Assignment →
Lines before the one containing "right eye: (278, 238)" are to be skipped; reproduce that line and the rest of the records below exactly.

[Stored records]
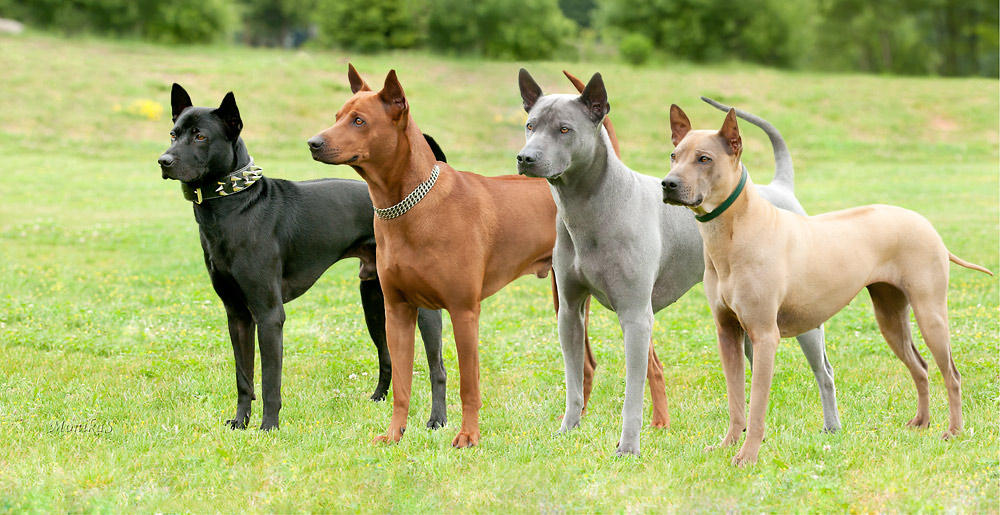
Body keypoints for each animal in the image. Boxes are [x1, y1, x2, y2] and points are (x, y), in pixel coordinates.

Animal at [158, 84, 448, 432]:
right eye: (173, 134)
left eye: (200, 136)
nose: (163, 161)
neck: (236, 206)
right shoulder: (237, 315)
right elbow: (244, 378)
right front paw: (241, 422)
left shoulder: (269, 315)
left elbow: (270, 380)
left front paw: (268, 427)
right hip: (374, 301)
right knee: (388, 356)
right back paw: (380, 400)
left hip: (422, 310)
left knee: (438, 367)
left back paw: (437, 420)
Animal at [512, 68, 840, 456]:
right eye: (530, 125)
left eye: (564, 129)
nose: (525, 158)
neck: (592, 206)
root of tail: (780, 188)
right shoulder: (570, 313)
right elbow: (574, 381)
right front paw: (568, 430)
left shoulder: (636, 317)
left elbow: (634, 392)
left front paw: (628, 448)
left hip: (802, 320)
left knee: (825, 371)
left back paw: (831, 429)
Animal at [664, 103, 992, 466]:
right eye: (674, 155)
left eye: (704, 159)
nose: (667, 184)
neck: (733, 232)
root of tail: (927, 225)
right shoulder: (727, 333)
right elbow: (736, 401)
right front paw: (727, 445)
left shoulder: (765, 336)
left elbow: (757, 406)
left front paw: (747, 456)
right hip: (890, 317)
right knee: (920, 366)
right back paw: (921, 422)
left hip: (930, 313)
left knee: (952, 374)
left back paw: (953, 431)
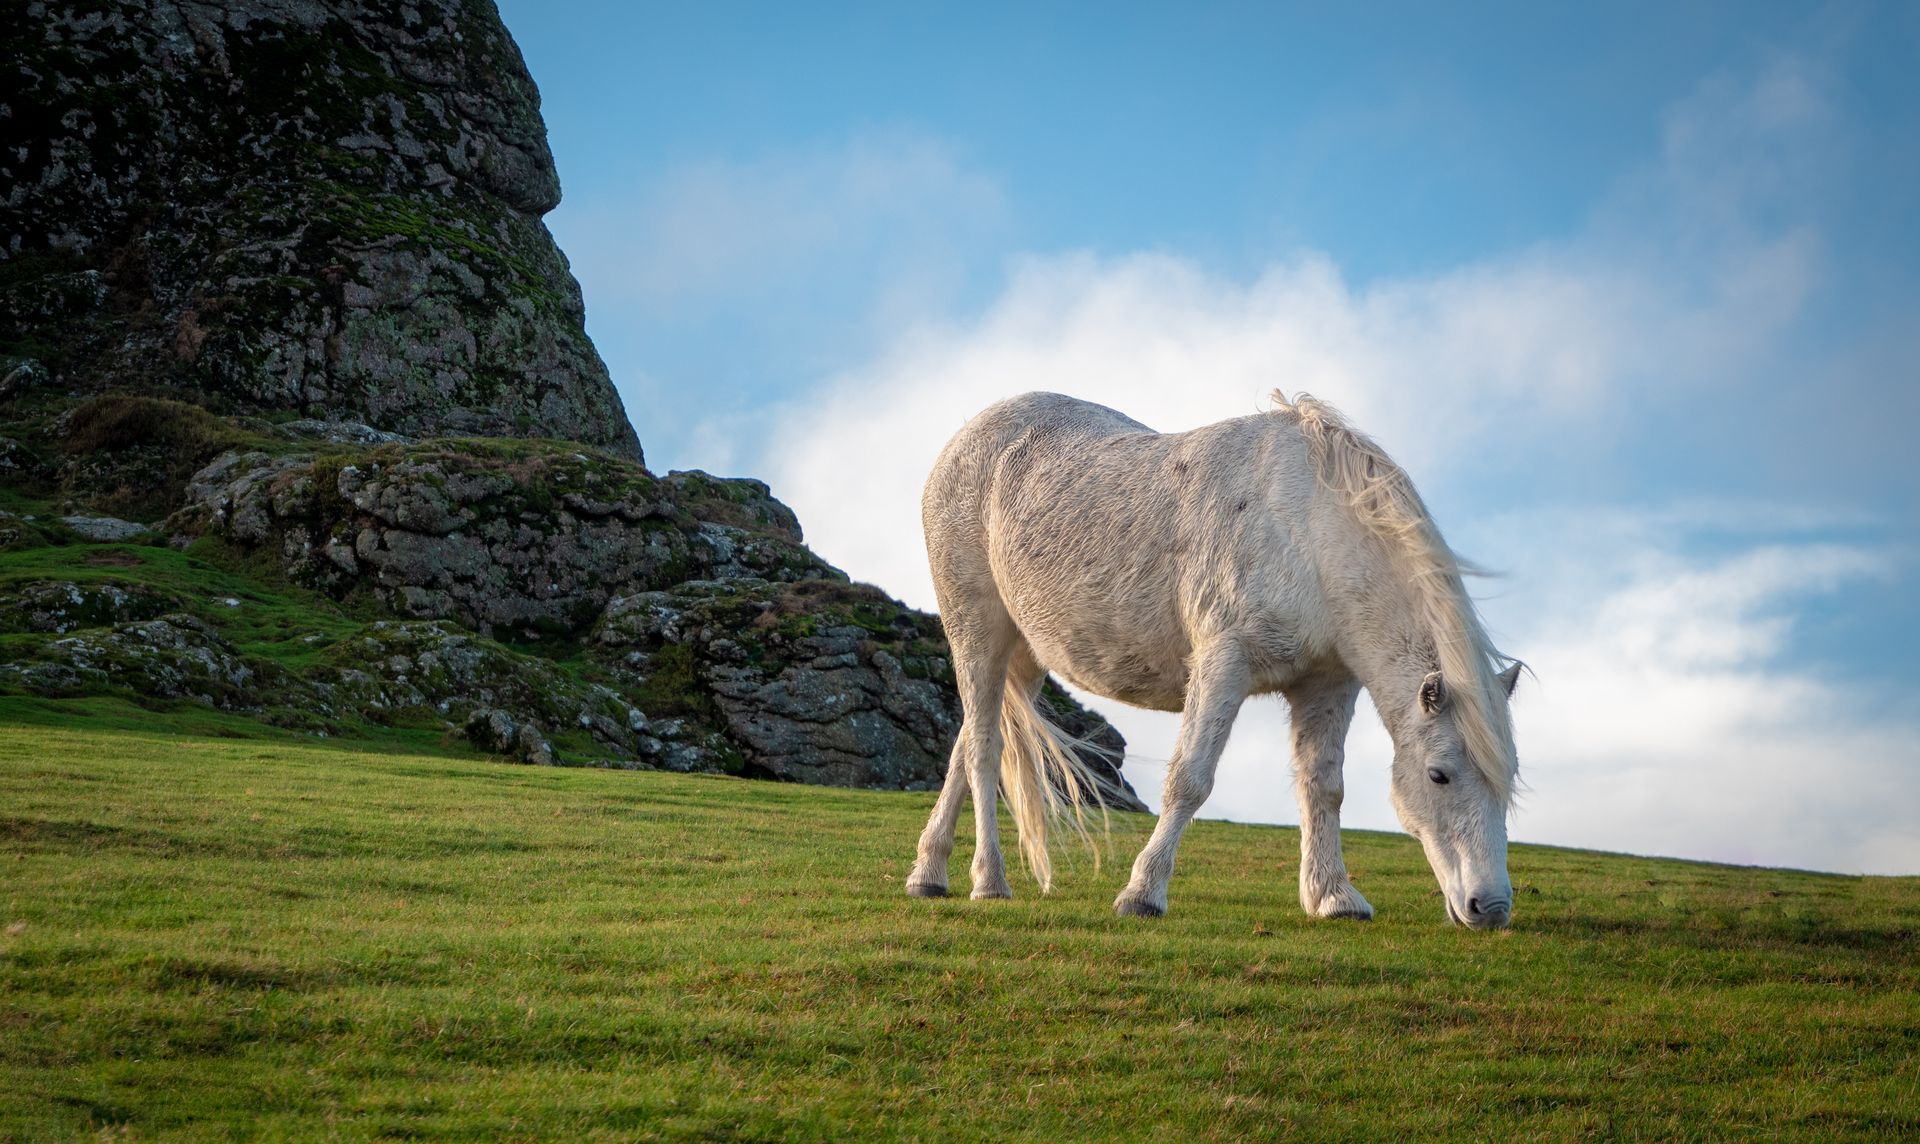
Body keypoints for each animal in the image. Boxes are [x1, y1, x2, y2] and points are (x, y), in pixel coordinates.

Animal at [904, 391, 1523, 928]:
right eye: (1439, 775)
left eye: (1508, 783)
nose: (1490, 908)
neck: (1306, 529)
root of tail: (969, 435)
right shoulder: (1223, 663)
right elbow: (1190, 780)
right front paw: (1142, 892)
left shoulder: (1327, 684)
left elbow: (1324, 787)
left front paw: (1333, 896)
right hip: (977, 631)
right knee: (984, 751)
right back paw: (988, 880)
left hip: (1026, 653)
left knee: (966, 743)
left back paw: (928, 873)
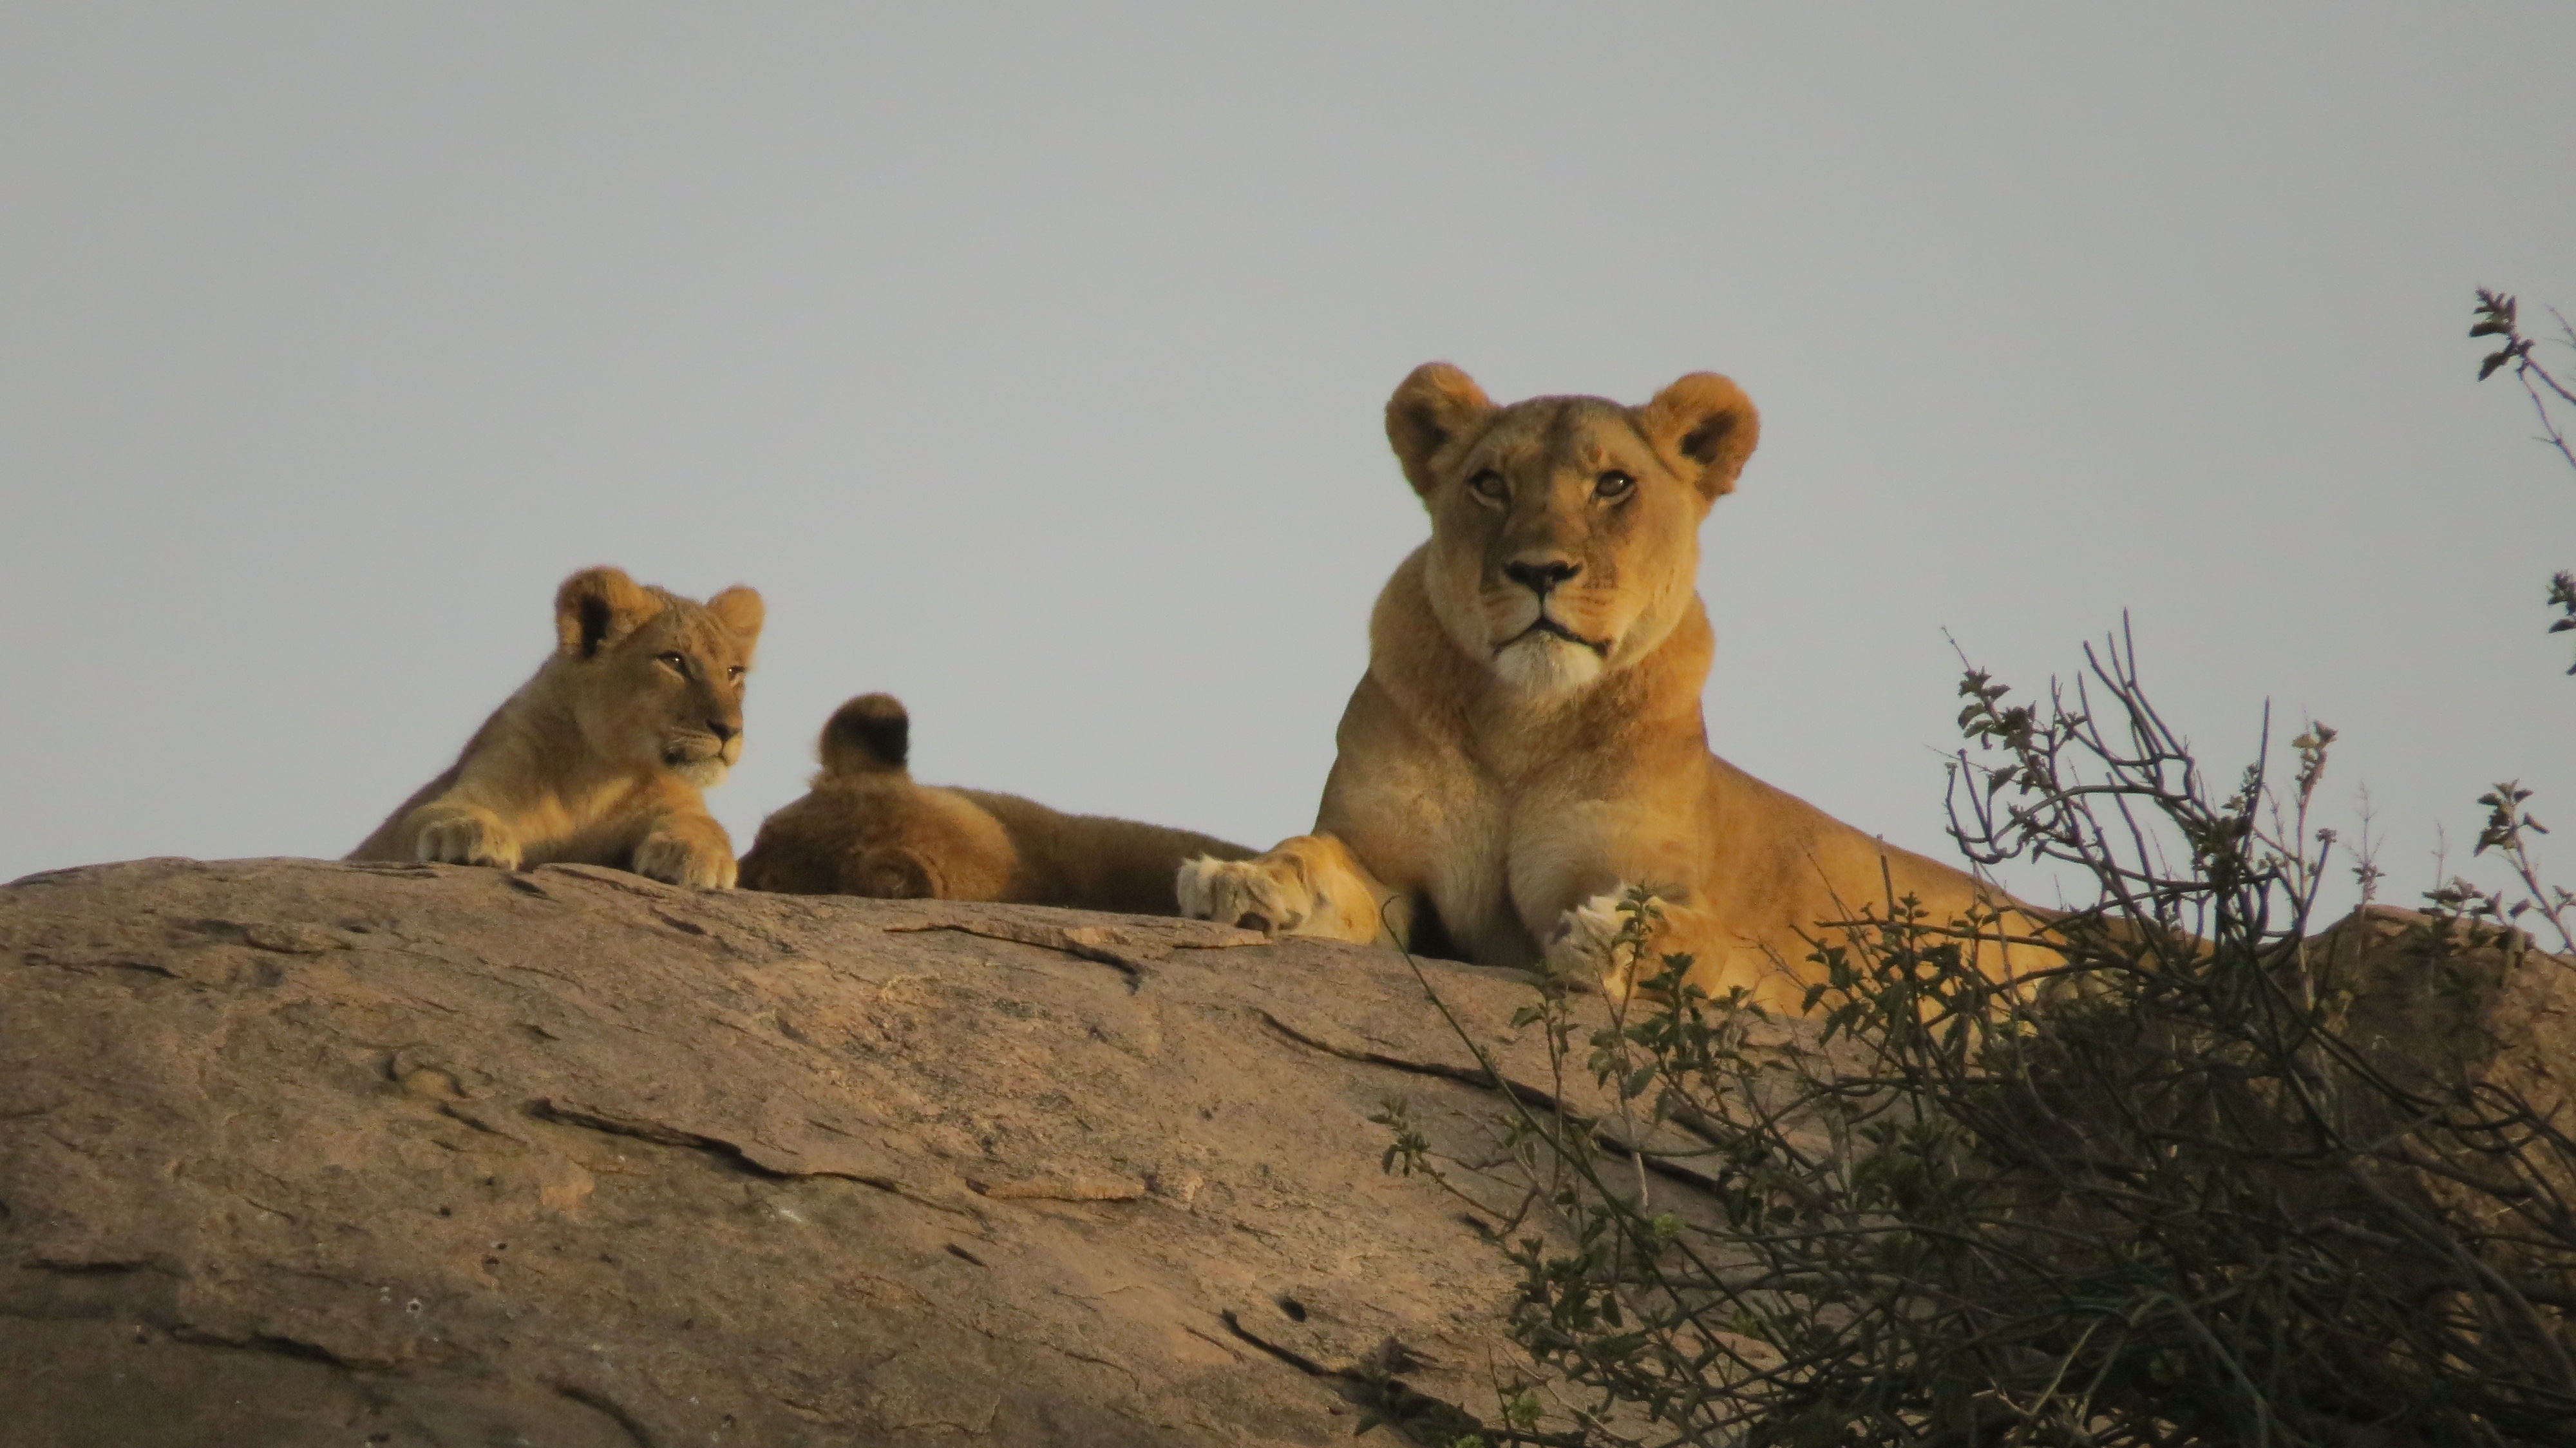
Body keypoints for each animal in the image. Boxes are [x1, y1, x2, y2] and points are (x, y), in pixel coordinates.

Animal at [348, 566, 764, 889]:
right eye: (674, 661)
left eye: (733, 672)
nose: (730, 730)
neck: (597, 778)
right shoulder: (473, 783)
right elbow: (432, 814)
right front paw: (470, 834)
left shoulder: (680, 801)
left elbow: (707, 827)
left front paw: (694, 856)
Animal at [1177, 364, 2033, 1008]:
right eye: (1490, 484)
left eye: (1614, 484)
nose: (1539, 570)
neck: (1523, 721)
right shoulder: (1386, 866)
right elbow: (1313, 855)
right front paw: (1242, 881)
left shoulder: (1675, 892)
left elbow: (1692, 932)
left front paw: (1602, 939)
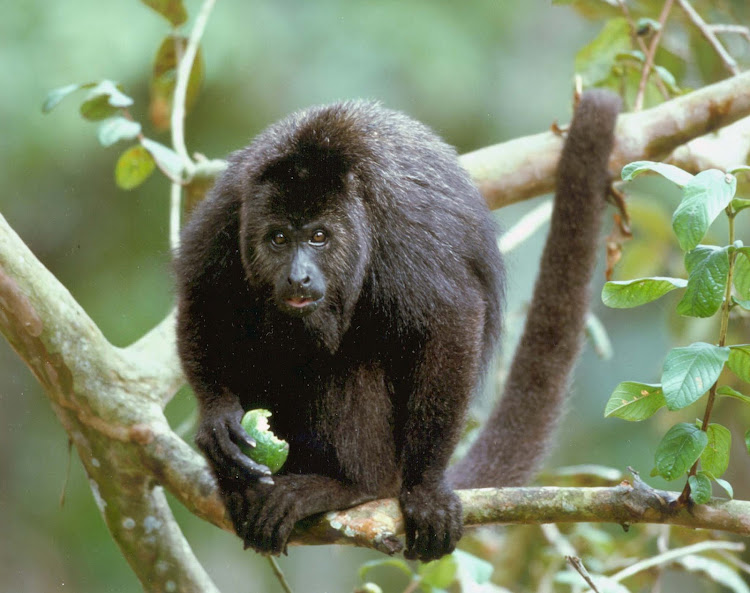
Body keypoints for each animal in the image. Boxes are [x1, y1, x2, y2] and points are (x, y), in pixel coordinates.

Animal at [175, 89, 624, 560]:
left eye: (319, 237)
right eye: (278, 238)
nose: (298, 277)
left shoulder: (405, 231)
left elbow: (452, 322)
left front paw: (425, 490)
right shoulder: (229, 210)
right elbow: (201, 295)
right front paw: (217, 420)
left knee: (349, 367)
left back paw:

Task output →
right eye: (278, 238)
nose: (298, 277)
left shoulder: (405, 231)
left elbow: (452, 322)
left front paw: (425, 490)
right shoulder: (229, 210)
right elbow: (201, 295)
right front paw: (217, 420)
left knee: (349, 367)
left back paw:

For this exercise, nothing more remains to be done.